Based on his personal experience, says Sandip Lahiri, an IT architect at IBM Florida, employee morale is best maintained by killing dying projects — even in the face of likely penalties — the instant it becomes clear they can’t meet their major goals.

“One project I was involved with attempted to replace a COBOL-based system using a client/server system,” Lahiri says. “However, the client/server system originally ran 10,000 percent slower than the COBOL system. All fine-tuning and optimization efforts did not make it run any faster that the COBOL system. Management finally axed the project in spite of legal consequences. One partner did indeed sue.”

Making the decision to axe a project is easier when all projects are selected in the light of clear and unambiguous goals and objectives, whether financial (ROI, IRR, EVA) or more subjective in nature, as in the Body Shop’s dictum that no products requiring animal testing will be sold or developed.

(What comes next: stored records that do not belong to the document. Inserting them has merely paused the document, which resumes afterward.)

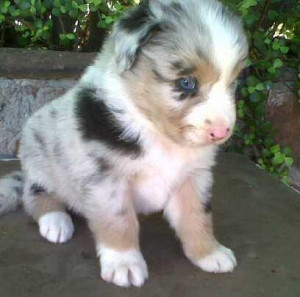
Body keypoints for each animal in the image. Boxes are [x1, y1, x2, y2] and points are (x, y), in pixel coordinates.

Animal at [0, 0, 248, 286]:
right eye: (186, 83)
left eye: (233, 82)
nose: (222, 132)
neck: (155, 131)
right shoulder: (105, 178)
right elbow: (119, 221)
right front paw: (124, 262)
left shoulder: (194, 177)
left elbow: (197, 216)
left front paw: (209, 253)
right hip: (38, 155)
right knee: (35, 194)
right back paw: (55, 220)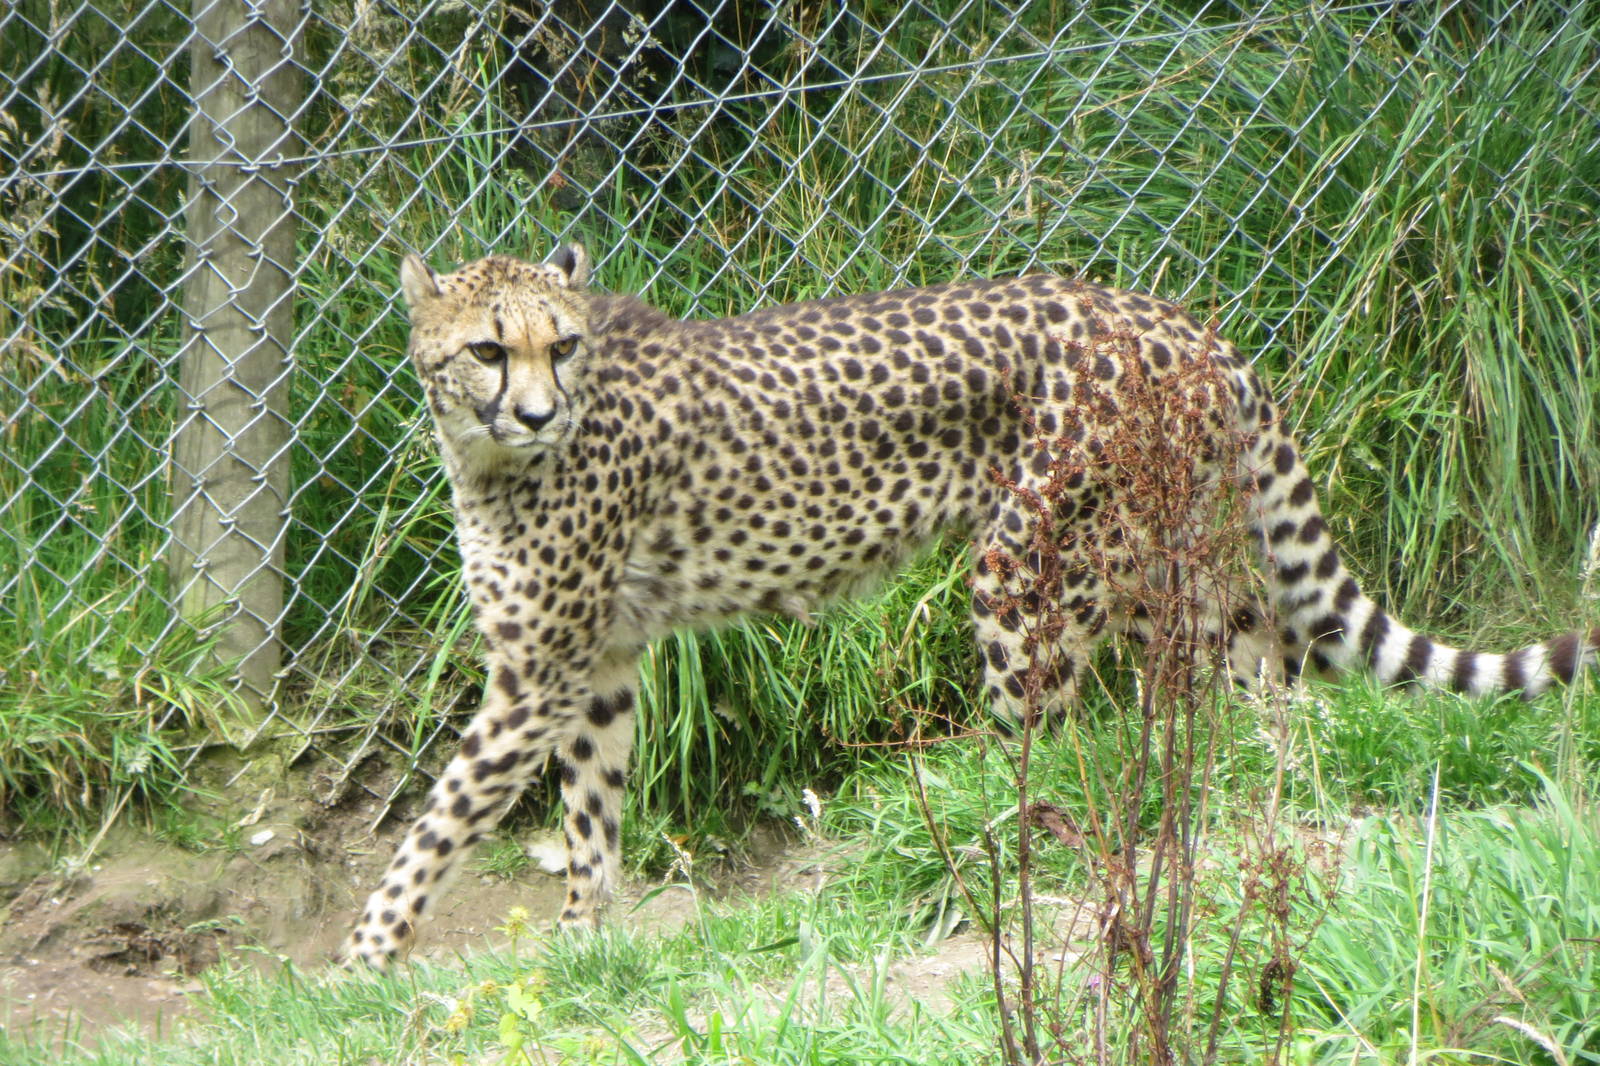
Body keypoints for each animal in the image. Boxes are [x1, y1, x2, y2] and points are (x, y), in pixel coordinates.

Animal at [341, 241, 1599, 968]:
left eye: (561, 345)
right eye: (489, 349)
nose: (538, 412)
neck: (489, 455)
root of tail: (1166, 314)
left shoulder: (536, 674)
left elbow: (436, 821)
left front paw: (362, 965)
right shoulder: (597, 665)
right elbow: (589, 818)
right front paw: (582, 953)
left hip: (1033, 565)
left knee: (1071, 740)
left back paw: (985, 852)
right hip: (1158, 552)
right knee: (1257, 670)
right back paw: (1270, 795)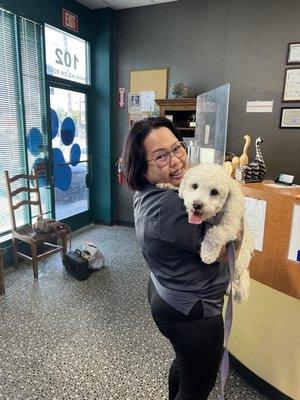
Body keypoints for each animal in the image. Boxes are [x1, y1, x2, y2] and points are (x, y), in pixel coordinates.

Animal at [178, 164, 255, 302]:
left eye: (214, 192)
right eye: (194, 186)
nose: (197, 204)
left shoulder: (230, 226)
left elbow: (215, 234)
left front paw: (208, 254)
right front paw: (165, 184)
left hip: (239, 262)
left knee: (235, 278)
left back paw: (231, 287)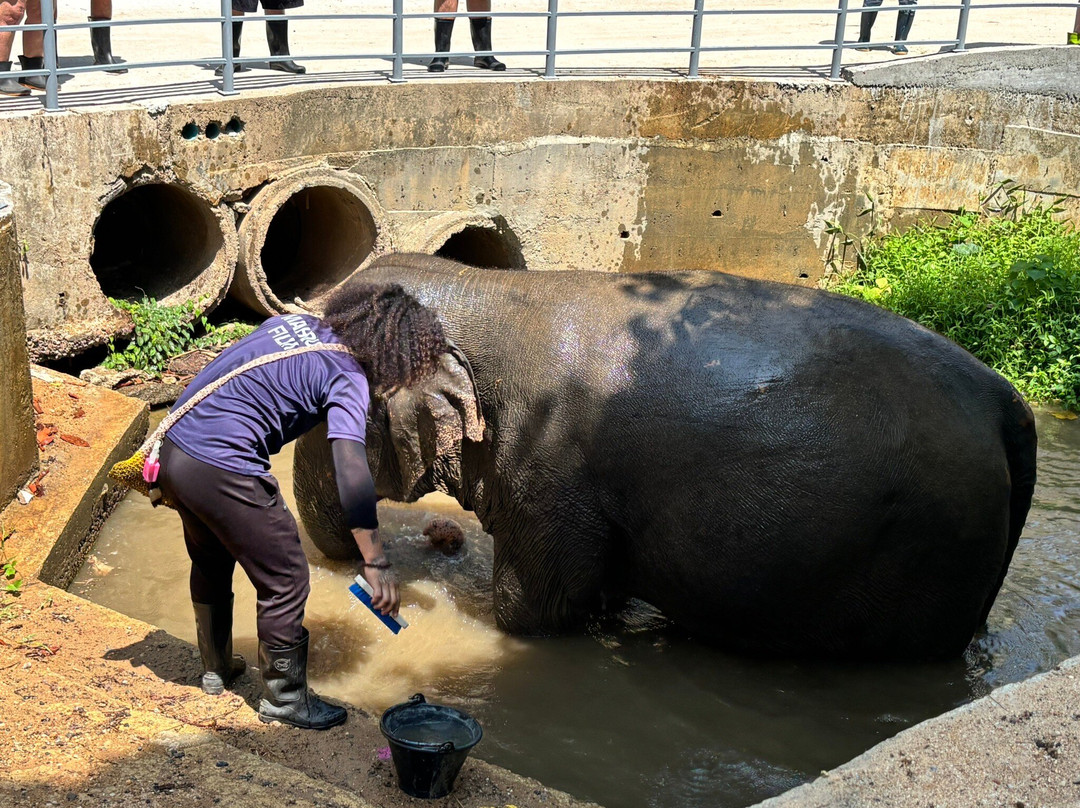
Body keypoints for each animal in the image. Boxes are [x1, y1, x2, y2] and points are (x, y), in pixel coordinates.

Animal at [293, 253, 1037, 661]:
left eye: (320, 414)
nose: (356, 570)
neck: (485, 288)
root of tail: (1007, 402)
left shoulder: (550, 468)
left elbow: (529, 609)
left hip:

Clearly articulating objectives at the very beginning ensures they will be taken into account during project planning and makes it easy to recognize when those objectives are not being achieved, says Bob Mittelsdorf, who runs Singapore-based project management consulting firm Mittelsdorf Consultants. In such cases the project should be canned, or at least shelved until external conditions causing the deviation from the objectives have been resolved. Sensitive feelings should be ignored.